**WORK REQUIRED**
Could you copy each line of the listing that holds "ohne"?

= Beginning of Section =

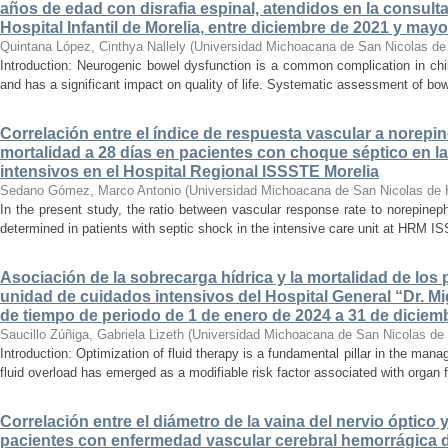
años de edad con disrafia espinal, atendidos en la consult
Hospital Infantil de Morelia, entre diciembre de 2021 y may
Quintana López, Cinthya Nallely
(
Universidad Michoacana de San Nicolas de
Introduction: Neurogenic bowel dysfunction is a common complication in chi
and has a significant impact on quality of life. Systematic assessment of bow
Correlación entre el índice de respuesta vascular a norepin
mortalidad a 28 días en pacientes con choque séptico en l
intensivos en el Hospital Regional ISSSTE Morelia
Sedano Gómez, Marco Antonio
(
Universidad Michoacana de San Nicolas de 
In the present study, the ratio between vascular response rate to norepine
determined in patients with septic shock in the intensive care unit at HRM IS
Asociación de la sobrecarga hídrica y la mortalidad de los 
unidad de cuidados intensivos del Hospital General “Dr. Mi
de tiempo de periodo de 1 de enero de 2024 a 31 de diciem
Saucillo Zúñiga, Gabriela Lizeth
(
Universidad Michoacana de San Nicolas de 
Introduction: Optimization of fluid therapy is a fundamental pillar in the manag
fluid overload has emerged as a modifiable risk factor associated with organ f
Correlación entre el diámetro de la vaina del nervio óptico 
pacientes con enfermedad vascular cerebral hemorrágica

= End of Section =
= Beginning of Section =

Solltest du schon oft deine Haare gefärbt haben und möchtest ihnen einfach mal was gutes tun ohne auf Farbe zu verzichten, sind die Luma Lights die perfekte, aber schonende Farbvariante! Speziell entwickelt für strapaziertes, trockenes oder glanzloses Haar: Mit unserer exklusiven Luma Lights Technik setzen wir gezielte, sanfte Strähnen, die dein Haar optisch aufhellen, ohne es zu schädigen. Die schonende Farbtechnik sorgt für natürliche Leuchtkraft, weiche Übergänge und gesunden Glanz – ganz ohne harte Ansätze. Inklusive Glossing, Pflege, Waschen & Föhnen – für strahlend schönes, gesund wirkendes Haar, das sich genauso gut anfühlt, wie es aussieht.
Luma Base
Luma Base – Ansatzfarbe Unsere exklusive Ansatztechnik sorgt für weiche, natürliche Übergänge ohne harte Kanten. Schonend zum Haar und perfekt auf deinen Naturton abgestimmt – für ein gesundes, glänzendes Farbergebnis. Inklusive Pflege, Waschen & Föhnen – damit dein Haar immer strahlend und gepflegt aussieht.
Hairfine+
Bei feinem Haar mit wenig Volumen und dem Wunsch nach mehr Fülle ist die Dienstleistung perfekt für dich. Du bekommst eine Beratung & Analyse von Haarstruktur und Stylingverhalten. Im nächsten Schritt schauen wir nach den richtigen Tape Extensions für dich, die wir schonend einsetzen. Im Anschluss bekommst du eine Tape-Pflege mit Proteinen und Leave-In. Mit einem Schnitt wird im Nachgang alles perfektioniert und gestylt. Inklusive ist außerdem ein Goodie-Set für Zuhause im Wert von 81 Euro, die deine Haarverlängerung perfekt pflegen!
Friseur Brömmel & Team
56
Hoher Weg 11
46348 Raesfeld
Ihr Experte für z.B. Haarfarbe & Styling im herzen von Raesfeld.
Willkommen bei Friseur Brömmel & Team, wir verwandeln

= End of Section =

**EXERCISE RESPONSE**
Solltest du schon oft deine Haare gefärbt haben und möchtest ihnen einfach mal was gutes tun ohne auf Farbe zu verzichten, sind die Luma Lights die perfekte, aber schonende Farbvariante! Speziell entwickelt für strapaziertes, trockenes oder glanzloses Haar: Mit unserer exklusiven Luma Lights Technik setzen wir gezielte, sanfte Strähnen, die dein Haar optisch aufhellen, ohne es zu schädigen. Die schonende Farbtechnik sorgt für natürliche Leuchtkraft, weiche Übergänge und gesunden Glanz – ganz ohne harte Ansätze. Inklusive Glossing, Pflege, Waschen & Föhnen – für strahlend schönes, gesund wirkendes Haar, das sich genauso gut anfühlt, wie es aussieht.
Luma Base – Ansatzfarbe Unsere exklusive Ansatztechnik sorgt für weiche, natürliche Übergänge ohne harte Kanten. Schonend zum Haar und perfekt auf deinen Naturton abgestimmt – für ein gesundes, glänzendes Farbergebnis. Inklusive Pflege, Waschen & Föhnen – damit dein Haar immer strahlend und gepflegt aussieht.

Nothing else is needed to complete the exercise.